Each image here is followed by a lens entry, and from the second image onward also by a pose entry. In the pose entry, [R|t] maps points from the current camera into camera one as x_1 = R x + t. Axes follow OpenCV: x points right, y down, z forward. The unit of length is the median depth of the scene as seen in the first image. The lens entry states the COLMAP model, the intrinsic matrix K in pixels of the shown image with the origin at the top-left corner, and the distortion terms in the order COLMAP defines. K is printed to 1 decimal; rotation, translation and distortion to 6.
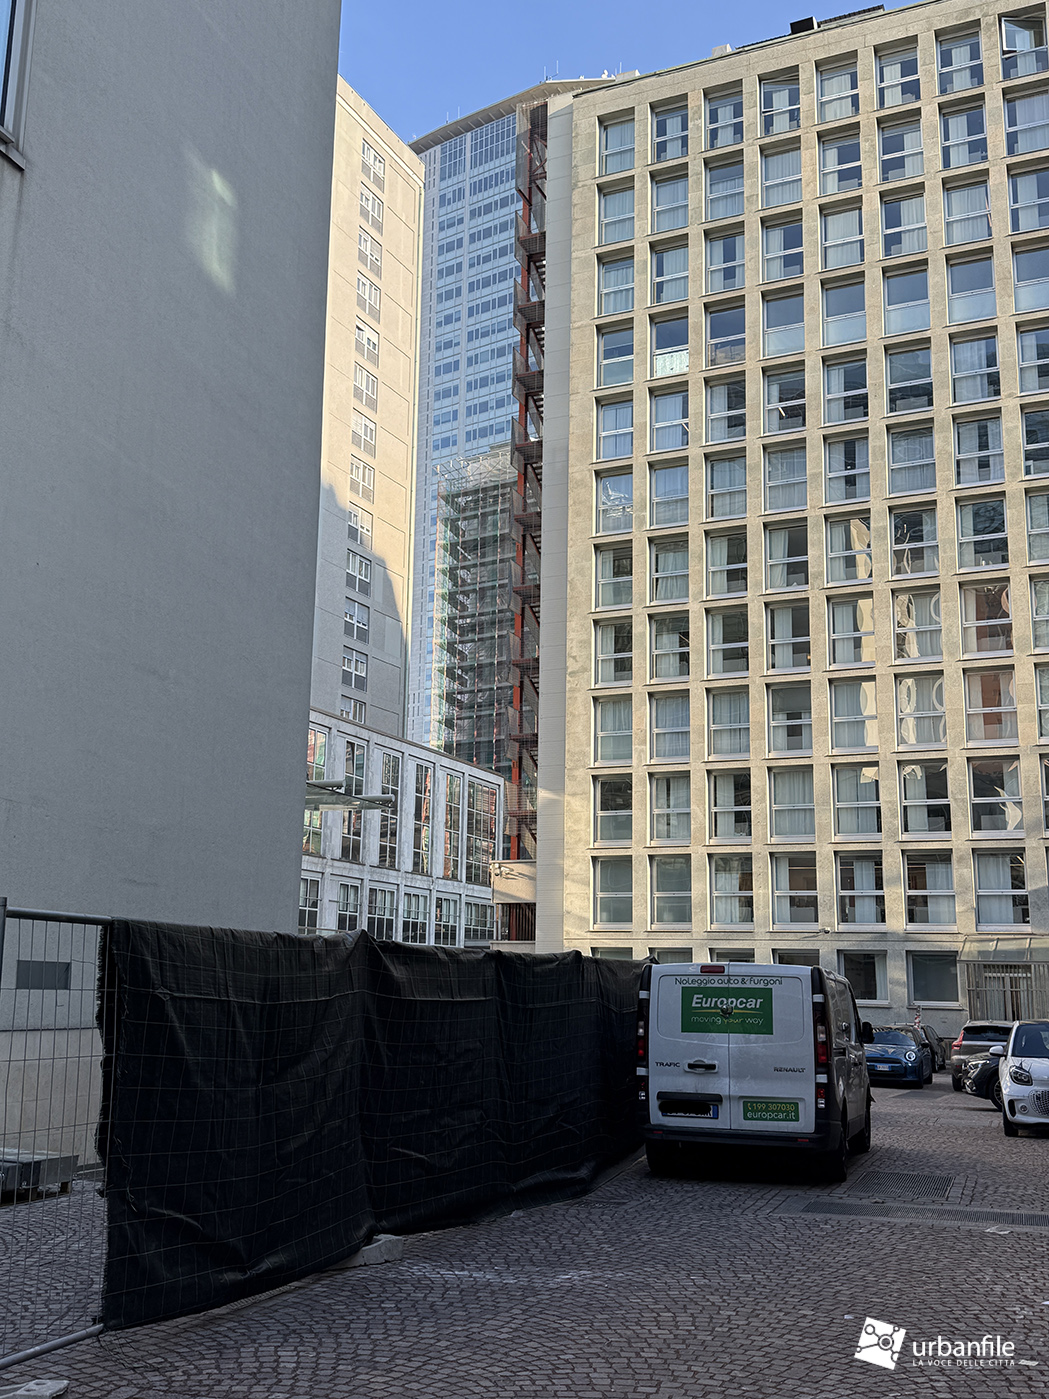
lens RADIAL K [[1409.4, 0, 527.1], [0, 1409.4, 696.3], [0, 0, 1]] dist [0.102977, 0.000000]
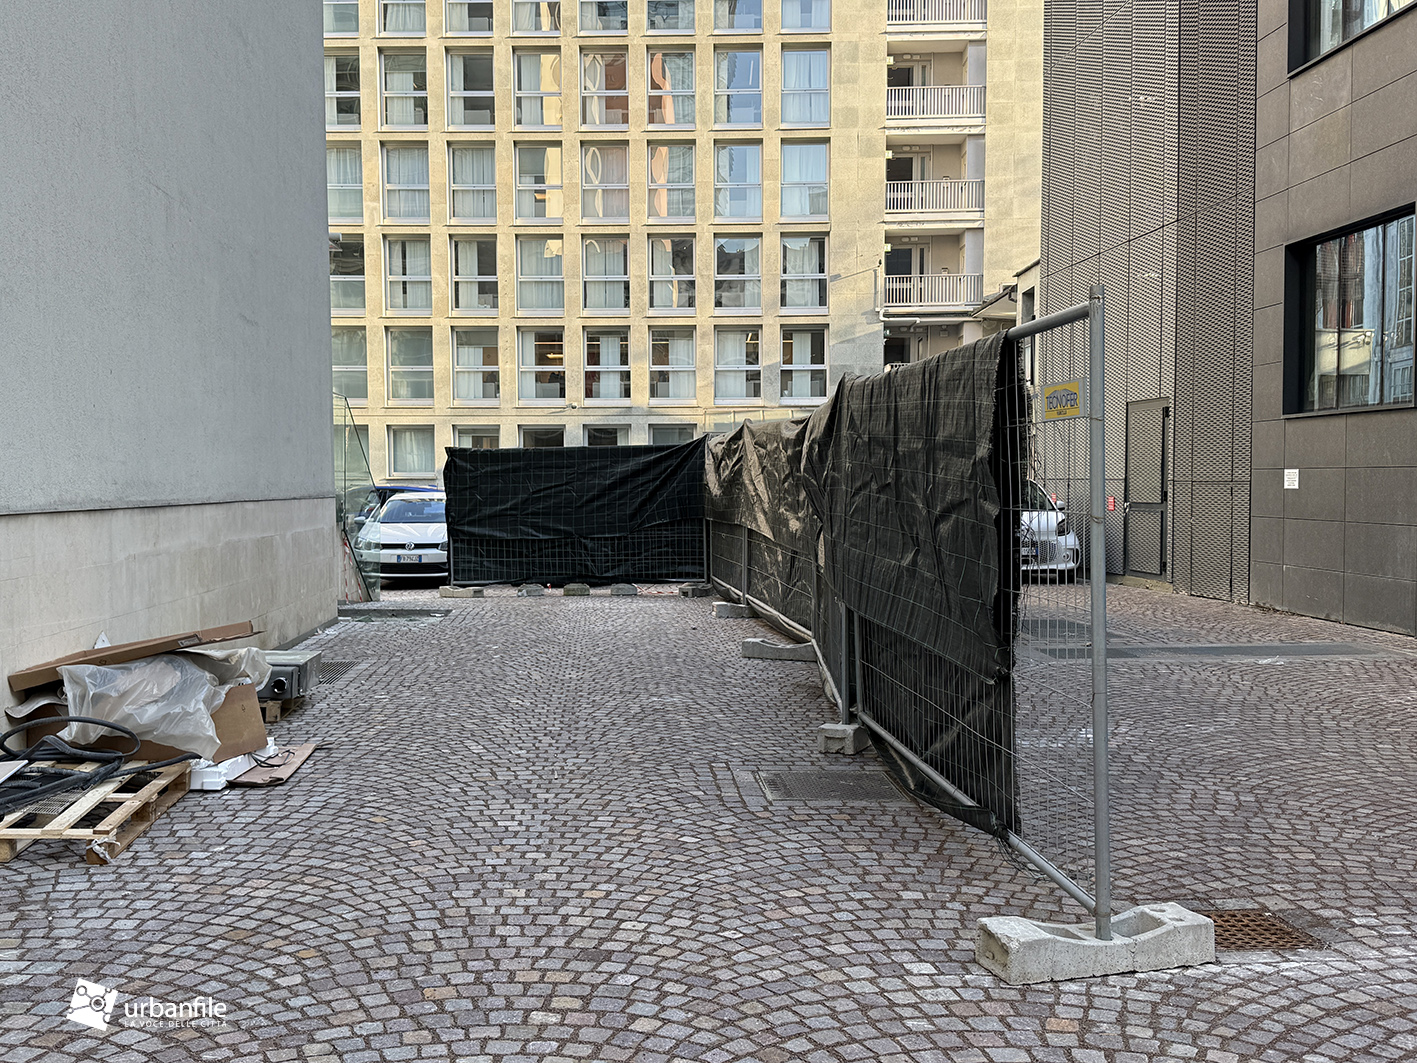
lens RADIAL K [[1427.5, 0, 708.3], [0, 1427.5, 538.5], [0, 0, 1]] dist [0.102977, 0.000000]
pose [[0.918236, -0.040150, 0.393994, -0.096932], [-0.060697, 0.968827, 0.240188, 0.008913], [-0.391356, -0.244463, 0.887175, 0.053222]]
_ _ _ _
Task to carry out. Put all of the material above into a two-column CSV with the headers instruction and output. Place each instruction and its reply in one quoted field apiece, turn line breaks into spaces, and leave the pictures out of the output column.

Response area.
instruction,output
"Each image here is followed by a lens entry, and from the second image onward also by a pose entry. In the pose entry, [R|t] maps points from the current camera into camera one as x_1 = R x + t. Axes follow OpenCV: x points right, y down, z forward. The unit of length is the median depth of the scene as seen in the first image. The lens entry states the COLMAP model, the intrinsic matrix K in pixels of the shown image with the origin at the top-left corner, and the distortion terms in the order COLMAP defines. K is printed to 1 decimal; rotation, translation and distortion to 6.","lens RADIAL K [[1409.4, 0, 527.1], [0, 1409.4, 696.3], [0, 0, 1]] dist [0.102977, 0.000000] lens RADIAL K [[1427.5, 0, 708.3], [0, 1427.5, 538.5], [0, 0, 1]] dist [0.102977, 0.000000] pose [[0.918236, -0.040150, 0.393994, -0.096932], [-0.060697, 0.968827, 0.240188, 0.008913], [-0.391356, -0.244463, 0.887175, 0.053222]]"